[Exercise description]
Within the material below, find each line bearing the word "https" and present it.
****
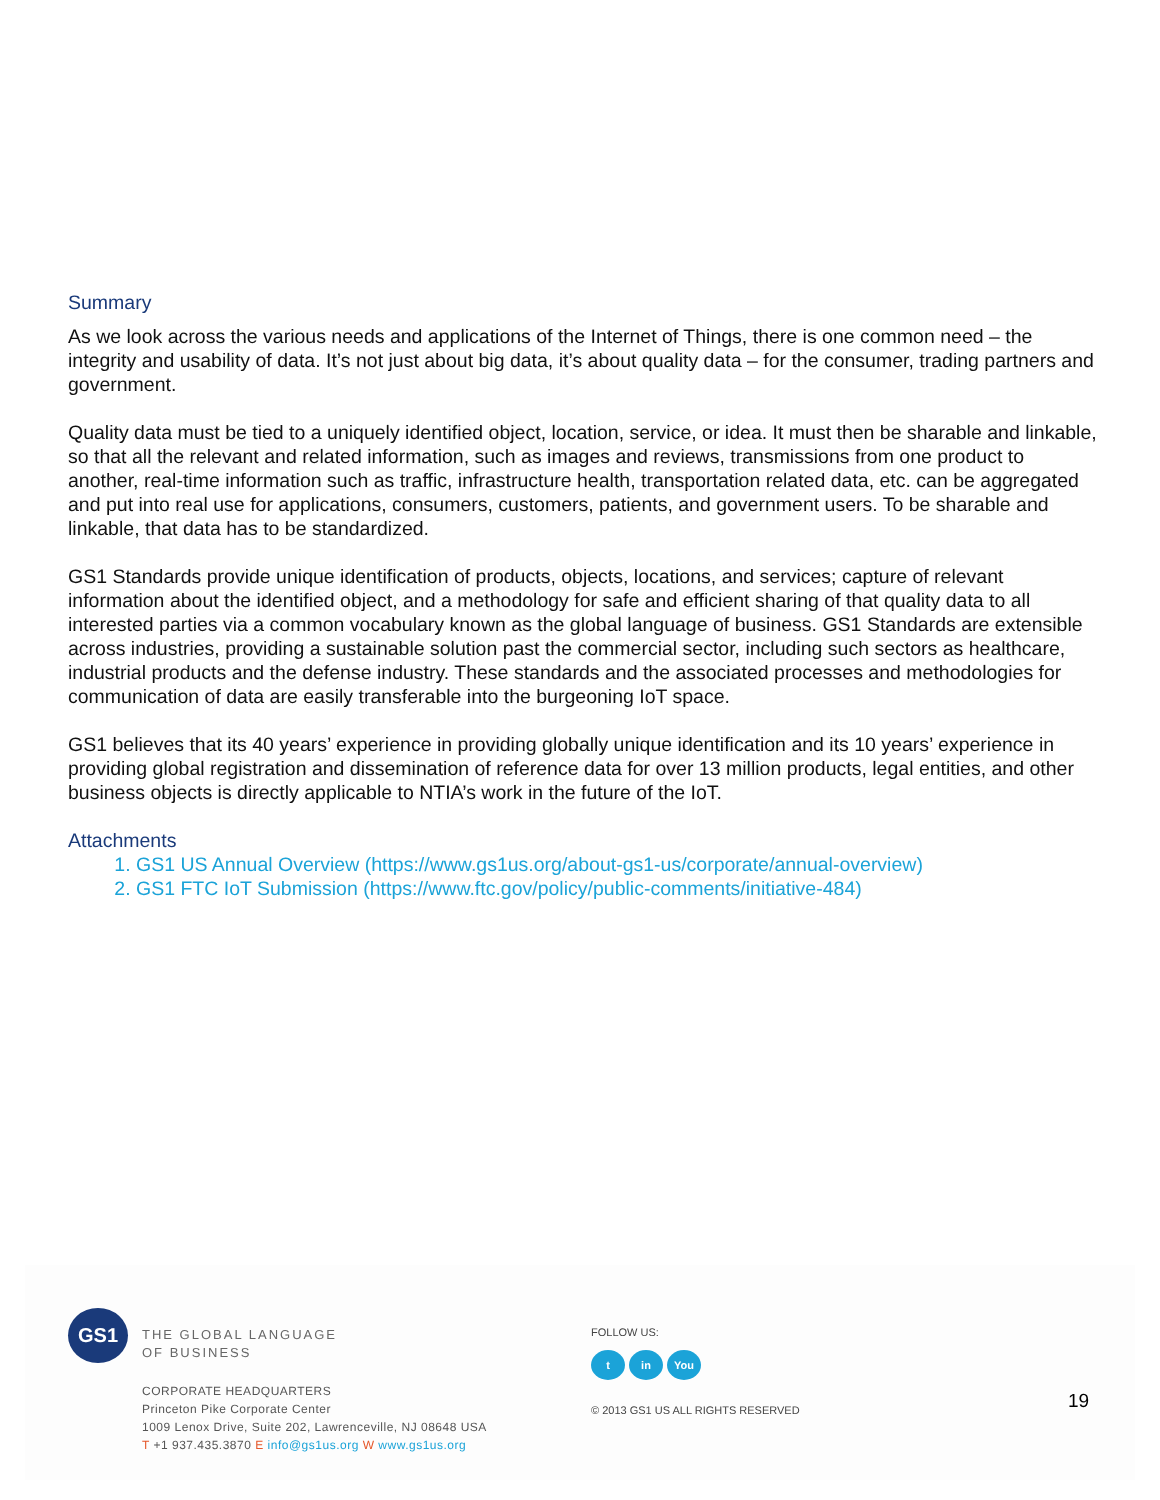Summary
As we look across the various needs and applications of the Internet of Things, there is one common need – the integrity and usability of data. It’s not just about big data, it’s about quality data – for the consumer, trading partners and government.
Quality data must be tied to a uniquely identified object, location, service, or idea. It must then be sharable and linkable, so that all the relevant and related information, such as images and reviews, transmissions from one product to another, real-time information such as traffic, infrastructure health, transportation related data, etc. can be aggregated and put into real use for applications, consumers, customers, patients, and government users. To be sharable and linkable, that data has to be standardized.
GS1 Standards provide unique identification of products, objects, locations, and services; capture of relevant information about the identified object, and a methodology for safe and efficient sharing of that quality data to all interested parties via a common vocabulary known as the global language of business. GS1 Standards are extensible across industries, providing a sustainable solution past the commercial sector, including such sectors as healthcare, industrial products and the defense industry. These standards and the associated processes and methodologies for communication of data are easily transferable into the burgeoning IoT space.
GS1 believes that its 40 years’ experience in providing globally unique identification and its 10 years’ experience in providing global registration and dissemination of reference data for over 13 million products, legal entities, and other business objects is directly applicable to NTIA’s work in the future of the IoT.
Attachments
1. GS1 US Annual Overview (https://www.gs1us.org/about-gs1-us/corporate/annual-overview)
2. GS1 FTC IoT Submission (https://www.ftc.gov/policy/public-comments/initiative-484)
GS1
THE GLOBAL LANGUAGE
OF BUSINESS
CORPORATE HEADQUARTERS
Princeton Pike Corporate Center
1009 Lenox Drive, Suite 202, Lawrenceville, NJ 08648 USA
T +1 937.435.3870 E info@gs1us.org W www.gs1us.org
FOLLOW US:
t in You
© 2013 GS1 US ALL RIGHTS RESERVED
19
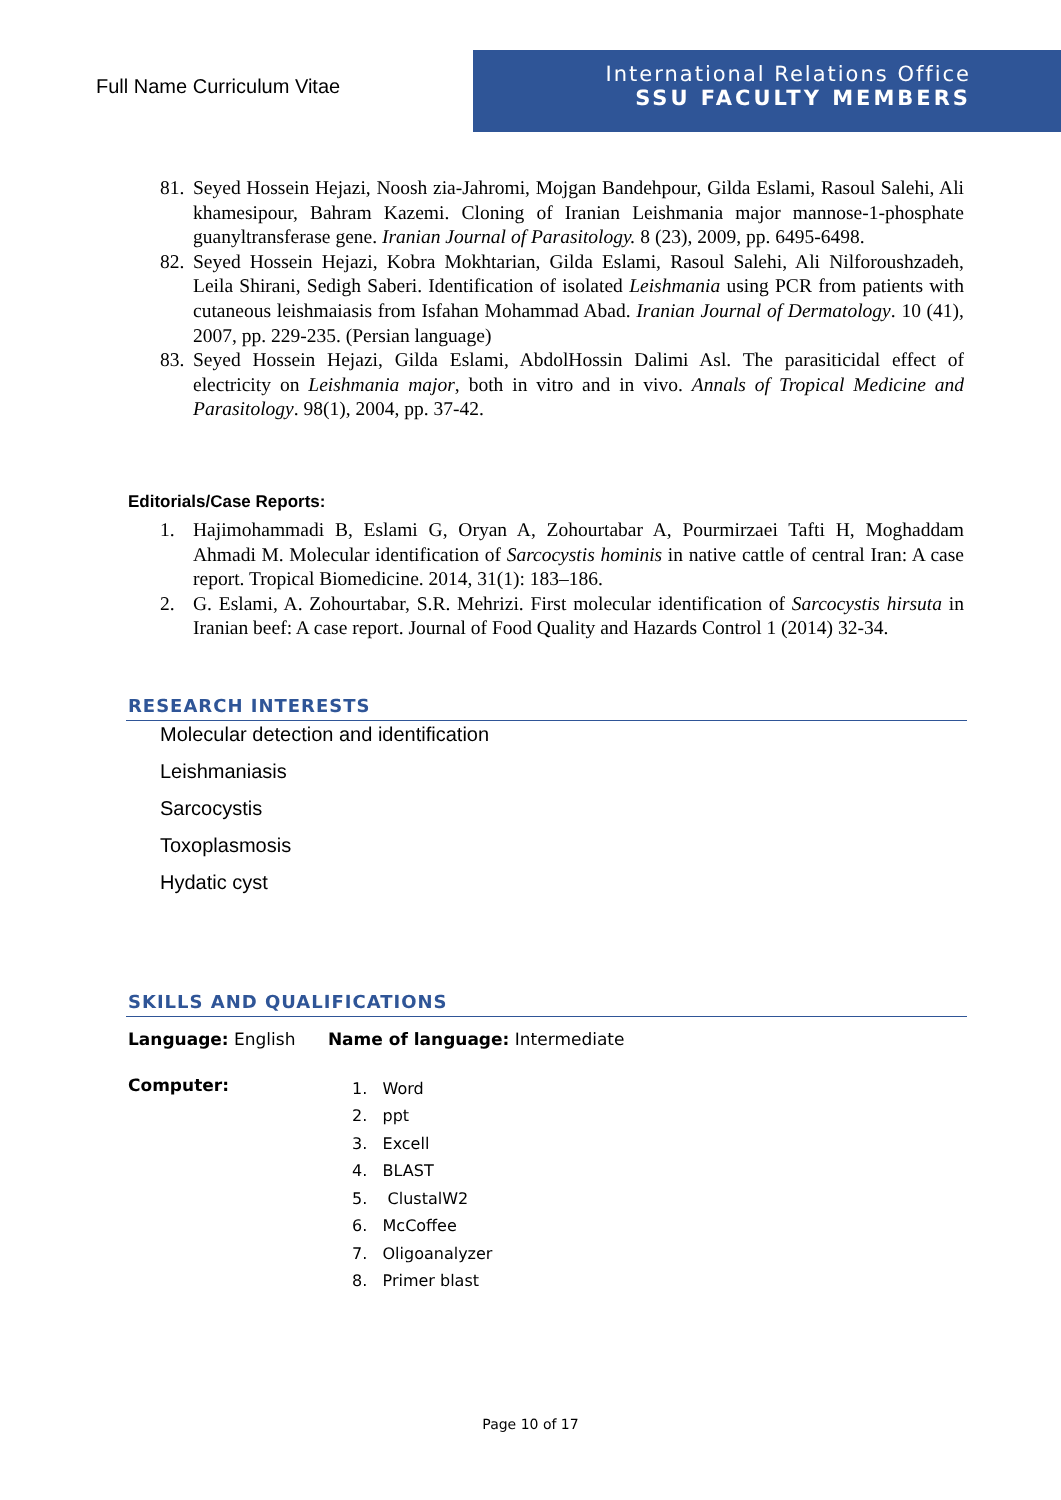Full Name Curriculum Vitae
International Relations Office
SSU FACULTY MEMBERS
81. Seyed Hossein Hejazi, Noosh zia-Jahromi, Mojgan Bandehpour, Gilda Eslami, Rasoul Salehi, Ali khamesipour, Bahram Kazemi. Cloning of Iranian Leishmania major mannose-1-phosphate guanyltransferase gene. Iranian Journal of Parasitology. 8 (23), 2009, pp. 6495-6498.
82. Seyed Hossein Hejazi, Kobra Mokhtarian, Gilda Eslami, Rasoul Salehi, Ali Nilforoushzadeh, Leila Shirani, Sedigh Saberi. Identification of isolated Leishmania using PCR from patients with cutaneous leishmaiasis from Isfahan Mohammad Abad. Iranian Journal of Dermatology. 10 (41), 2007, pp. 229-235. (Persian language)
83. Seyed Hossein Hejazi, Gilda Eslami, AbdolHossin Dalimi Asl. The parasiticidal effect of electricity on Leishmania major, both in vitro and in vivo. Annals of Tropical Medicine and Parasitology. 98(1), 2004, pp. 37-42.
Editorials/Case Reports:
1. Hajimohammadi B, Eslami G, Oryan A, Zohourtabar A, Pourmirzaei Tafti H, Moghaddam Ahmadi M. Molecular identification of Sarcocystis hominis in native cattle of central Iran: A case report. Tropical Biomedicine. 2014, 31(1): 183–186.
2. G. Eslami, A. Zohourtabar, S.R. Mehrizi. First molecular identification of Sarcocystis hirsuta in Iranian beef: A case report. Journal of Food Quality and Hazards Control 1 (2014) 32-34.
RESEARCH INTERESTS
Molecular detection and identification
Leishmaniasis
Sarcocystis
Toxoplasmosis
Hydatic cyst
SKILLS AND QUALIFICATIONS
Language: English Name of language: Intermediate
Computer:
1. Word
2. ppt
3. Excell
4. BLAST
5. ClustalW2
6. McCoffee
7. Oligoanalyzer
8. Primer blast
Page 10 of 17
****
[Task result]
1. GS1 US Annual Overview (https://www.gs1us.org/about-gs1-us/corporate/annual-overview)
2. GS1 FTC IoT Submission (https://www.ftc.gov/policy/public-comments/initiative-484)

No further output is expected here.